The legal and political landscape has changed dramatically since the Supreme Court decided Burwell v. Hobby Lobby Stores, Inc. five years ago, allowing for-profit companies to use the Religious Freedom Restoration Act (RFRA) to secure an exemption from the Affordable Care Act’s birth control coverage requirement. Now, those who would use religion to discriminate control the reins of power in our federal government, as well as the governments of several states. The Trump-Pence Administration and some state governments have distorted Hobby Lobby and RFRA to justify extremist policies that encourage discrimination and threaten public health and safety. And private individuals and entities continue to use RFRA to discriminate and to evade laws, notwithstanding the harm to others – a trend that the Trump-Pence Administration has encouraged through its own harmful actions and policies.

Justice Ruth Bader Ginsburg authored a vigorous dissent in the Hobby Lobby case, with a prescient warning: “The Court, I fear, has ventured into a minefield” by opening the door for individuals and companies to use religion to claim that any number of laws do not apply to them. This report documents precisely how the Trump-Pence Administration, some state governments, and private individuals and entities have doggedly pursued an agenda that uses religion as a justification for discrimination in a multitude of contexts.
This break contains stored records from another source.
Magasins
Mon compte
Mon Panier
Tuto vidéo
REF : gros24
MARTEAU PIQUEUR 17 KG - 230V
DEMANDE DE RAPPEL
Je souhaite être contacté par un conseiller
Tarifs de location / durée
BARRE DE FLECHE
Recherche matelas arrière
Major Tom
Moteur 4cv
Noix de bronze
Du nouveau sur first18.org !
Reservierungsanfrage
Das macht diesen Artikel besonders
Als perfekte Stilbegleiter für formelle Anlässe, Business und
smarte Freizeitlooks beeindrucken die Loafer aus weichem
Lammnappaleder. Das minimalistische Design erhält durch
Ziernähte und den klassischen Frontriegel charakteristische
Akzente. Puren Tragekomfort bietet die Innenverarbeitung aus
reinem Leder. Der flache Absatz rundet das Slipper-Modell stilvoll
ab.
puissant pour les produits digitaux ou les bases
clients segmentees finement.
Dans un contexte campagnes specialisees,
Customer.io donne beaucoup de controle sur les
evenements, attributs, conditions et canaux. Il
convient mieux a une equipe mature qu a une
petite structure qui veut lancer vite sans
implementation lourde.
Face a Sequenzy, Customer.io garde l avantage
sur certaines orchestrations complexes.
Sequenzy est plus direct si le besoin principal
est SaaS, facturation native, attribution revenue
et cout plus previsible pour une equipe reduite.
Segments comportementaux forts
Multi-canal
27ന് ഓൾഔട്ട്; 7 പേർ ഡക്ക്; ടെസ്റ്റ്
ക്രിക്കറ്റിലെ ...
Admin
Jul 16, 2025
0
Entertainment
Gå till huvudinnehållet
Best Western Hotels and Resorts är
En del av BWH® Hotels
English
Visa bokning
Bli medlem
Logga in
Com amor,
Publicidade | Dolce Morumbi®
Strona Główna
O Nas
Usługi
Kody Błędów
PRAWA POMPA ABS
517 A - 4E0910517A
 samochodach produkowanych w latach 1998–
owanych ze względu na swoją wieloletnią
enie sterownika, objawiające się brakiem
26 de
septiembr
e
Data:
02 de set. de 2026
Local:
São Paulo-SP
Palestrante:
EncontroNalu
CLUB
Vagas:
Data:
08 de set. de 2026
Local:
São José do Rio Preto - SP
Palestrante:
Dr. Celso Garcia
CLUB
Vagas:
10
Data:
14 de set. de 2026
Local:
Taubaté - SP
This report updates one issued by the National Women’s Law Center one year after the Hobby Lobby decision, The Hobby Lobby “Minefield”: The Harm, Misuse, and Expansion of the Supreme Court Decision. That report highlighted the multitude of ways individuals and entities attempted, with some success, to use Hobby Lobby and RFRA to avoid having to comply with the nation’s laws and to deny the rights of others. RFRA says that the government cannot “substantially burden” religious exercise unless the government has a very important reason for doing so—a so-called “compelling interest.” Even then there must be no less burdensome way for the government to advance that interest.

RFRA was intended as a shield to protect religious exercise from governmental interference, but Hobby Lobby opened the door for people to use RFRA as a sword to get out of existing legal requirements and impose their personal beliefs on others. The Minefield report documented cases where people pointed to Hobby Lobby to claim that because of their religious beliefs they could discriminate against others, refuse to comply with labor laws and laws that protect public health, and escape criminal prosecution.